James has changed basketball several times over in the ways he’s reshaped free agency. Over the past few years, he’s done so by signing short-term contracts that enabled him to retain year-to-year control over his destiny, and we’ve seen the influence in the decision-making of a number of stars since. LeBron’s move to the West tilts the NBA landscape like a seesaw. The Eastern Conference has been unchained. The Celtics and Sixers will have an easier path to the NBA Finals for years to come; Giannis Antetokounmpo could lead the Bucks to the promised land; the Raptors (and Dwane Casey), meanwhile, are thinking his decision came one year too late. And now the Western Conference is more loaded than ever.

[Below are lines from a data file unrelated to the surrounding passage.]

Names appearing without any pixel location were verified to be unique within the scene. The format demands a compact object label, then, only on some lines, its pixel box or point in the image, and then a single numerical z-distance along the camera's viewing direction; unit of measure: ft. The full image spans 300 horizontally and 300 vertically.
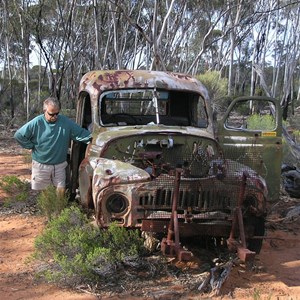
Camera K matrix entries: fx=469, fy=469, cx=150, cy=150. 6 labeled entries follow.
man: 19.20
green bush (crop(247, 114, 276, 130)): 35.60
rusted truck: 14.40
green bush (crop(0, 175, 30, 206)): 22.80
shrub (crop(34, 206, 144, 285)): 14.30
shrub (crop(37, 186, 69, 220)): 19.33
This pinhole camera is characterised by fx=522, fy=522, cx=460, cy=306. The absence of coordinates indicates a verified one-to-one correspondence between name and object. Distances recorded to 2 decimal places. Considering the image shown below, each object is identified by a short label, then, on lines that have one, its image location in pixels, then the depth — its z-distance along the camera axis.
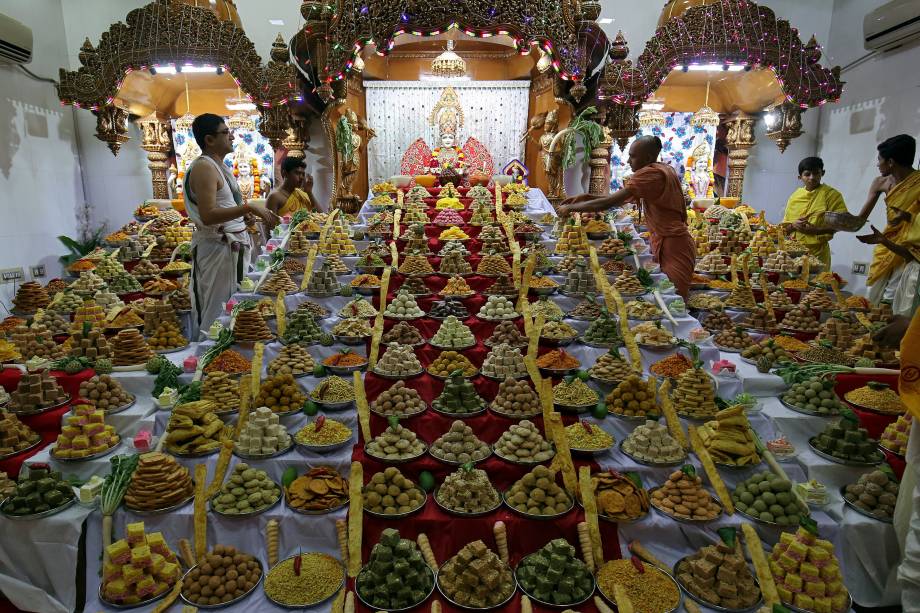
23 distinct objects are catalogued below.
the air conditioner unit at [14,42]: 6.76
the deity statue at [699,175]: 9.81
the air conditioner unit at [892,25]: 6.47
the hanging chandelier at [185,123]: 9.67
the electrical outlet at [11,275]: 6.90
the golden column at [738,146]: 9.23
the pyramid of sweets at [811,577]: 2.14
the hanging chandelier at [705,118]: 9.48
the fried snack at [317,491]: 2.57
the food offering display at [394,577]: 2.14
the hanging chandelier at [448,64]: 7.91
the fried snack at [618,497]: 2.51
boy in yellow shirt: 5.82
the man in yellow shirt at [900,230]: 4.23
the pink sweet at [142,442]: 2.87
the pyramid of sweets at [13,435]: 2.94
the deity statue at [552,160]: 6.98
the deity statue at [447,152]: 8.82
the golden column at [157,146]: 9.42
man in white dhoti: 3.97
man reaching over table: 4.27
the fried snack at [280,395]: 3.16
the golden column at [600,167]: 7.29
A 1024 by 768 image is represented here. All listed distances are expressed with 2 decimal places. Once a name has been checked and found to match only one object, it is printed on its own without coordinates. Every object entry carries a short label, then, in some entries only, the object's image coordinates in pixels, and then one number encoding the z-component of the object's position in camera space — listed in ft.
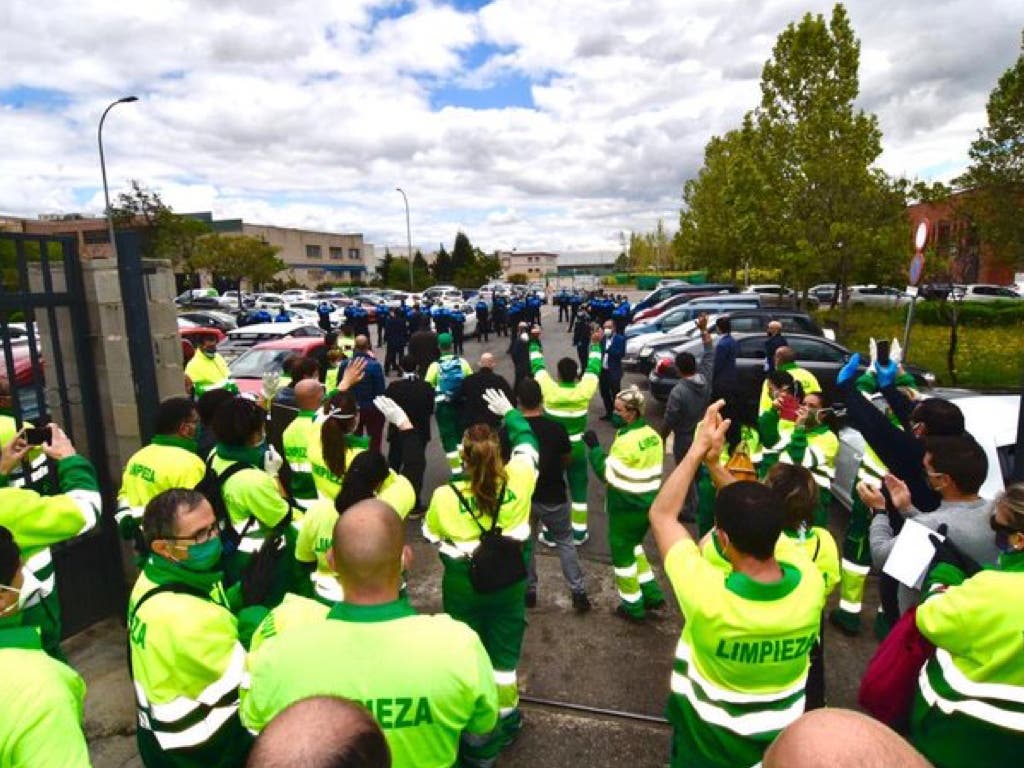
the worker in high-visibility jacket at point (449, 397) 24.72
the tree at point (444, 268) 230.48
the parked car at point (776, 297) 92.55
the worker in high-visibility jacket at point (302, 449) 15.05
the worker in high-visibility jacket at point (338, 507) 10.91
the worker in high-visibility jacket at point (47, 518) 9.21
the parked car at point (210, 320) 74.54
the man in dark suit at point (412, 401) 24.40
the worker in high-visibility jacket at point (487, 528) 11.13
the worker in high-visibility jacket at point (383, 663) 5.79
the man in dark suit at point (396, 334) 50.90
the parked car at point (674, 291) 82.89
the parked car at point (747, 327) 44.88
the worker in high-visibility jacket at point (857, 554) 15.11
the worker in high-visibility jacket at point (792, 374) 19.94
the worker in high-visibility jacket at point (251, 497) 11.40
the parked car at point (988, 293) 100.41
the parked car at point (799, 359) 36.15
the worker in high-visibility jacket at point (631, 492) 15.53
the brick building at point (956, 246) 63.99
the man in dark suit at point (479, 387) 22.47
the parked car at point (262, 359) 32.09
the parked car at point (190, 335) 41.21
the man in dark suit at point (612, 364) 35.86
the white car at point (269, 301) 108.96
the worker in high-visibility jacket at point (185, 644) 7.18
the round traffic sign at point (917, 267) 23.01
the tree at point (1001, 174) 52.13
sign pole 22.85
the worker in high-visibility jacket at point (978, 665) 6.81
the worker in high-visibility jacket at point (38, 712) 5.17
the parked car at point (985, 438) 15.25
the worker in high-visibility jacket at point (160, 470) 11.97
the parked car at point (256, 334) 43.80
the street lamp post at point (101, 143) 71.61
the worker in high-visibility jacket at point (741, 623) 7.16
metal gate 14.70
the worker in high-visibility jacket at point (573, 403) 19.70
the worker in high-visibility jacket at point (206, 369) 23.77
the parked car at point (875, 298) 107.04
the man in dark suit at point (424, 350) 30.01
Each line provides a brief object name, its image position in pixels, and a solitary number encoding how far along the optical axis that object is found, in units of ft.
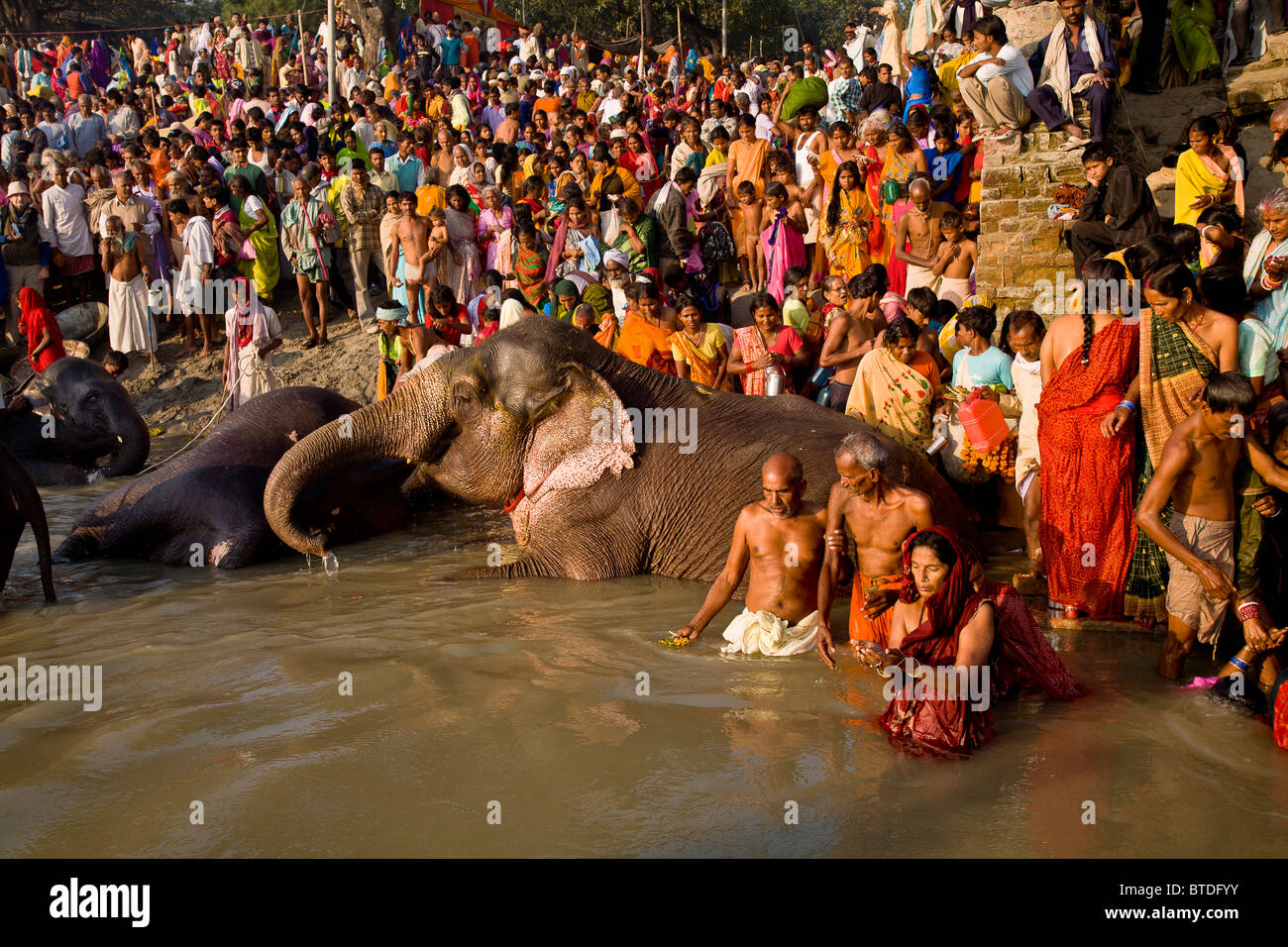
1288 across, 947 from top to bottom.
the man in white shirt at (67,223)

The cloud James hung over the Eastern Conference this decade will now be felt on every team in the West. Teams on the playoff bubble like the Nuggets, Timberwolves, and Clippers have to be sulking, and suddenly the Rockets, the only worthy opponent the Warriors faced last season, have company.

But the Warriors are still gatekeepers of the West—and the league as a whole. They should be considered favorites even if the Lakers land Leonard. This reality has fans wondering why James would go West when the Sixers presented a better team and an easier Finals path. Aside from the fact this decision has to do with more than just basketball, it’s worth considering that James has taken the opposite path of Kevin Durant, who took an easy route in signing with a 73-win team that nearly beat the Cavaliers in 2016.

James is going to a young, raw roster that hasn’t made the playoffs for five seasons. If James brings the Lakers back and starts a new era of glory days in Los Angeles, it’s another notch in his column for the GOAT argument. If LeBron wins a title or titles in Los Angeles, it’d mean that his team toppled the so-called inevitable Warriors dynasty in the most loaded conference in league history and then took down a formidable opponent in the East: Likely either the young, hungry Sixers or a Celtics team helmed by his former teammate in Kyrie Irving. The first major arc of LeBron’s career was defined by his losses to the Boston Celtics; over the years he’s reversed his fate against the storied franchise completely. Now, he has the chance to end his career as part of a greater chapter of the league’s most historic rivalry.

The Lakers ultimately provide LeBron with a world of upside: the chance to win another title with his third team in a new conference in a new era while guiding the most popular basketball franchise in the world back to the top of the league. L.A.’s implications on LeBron’s legacy far exceeds anything else he would have achieved in any other city. LeBron won’t catch the ghost he’s chasing without taking a risk. This is it.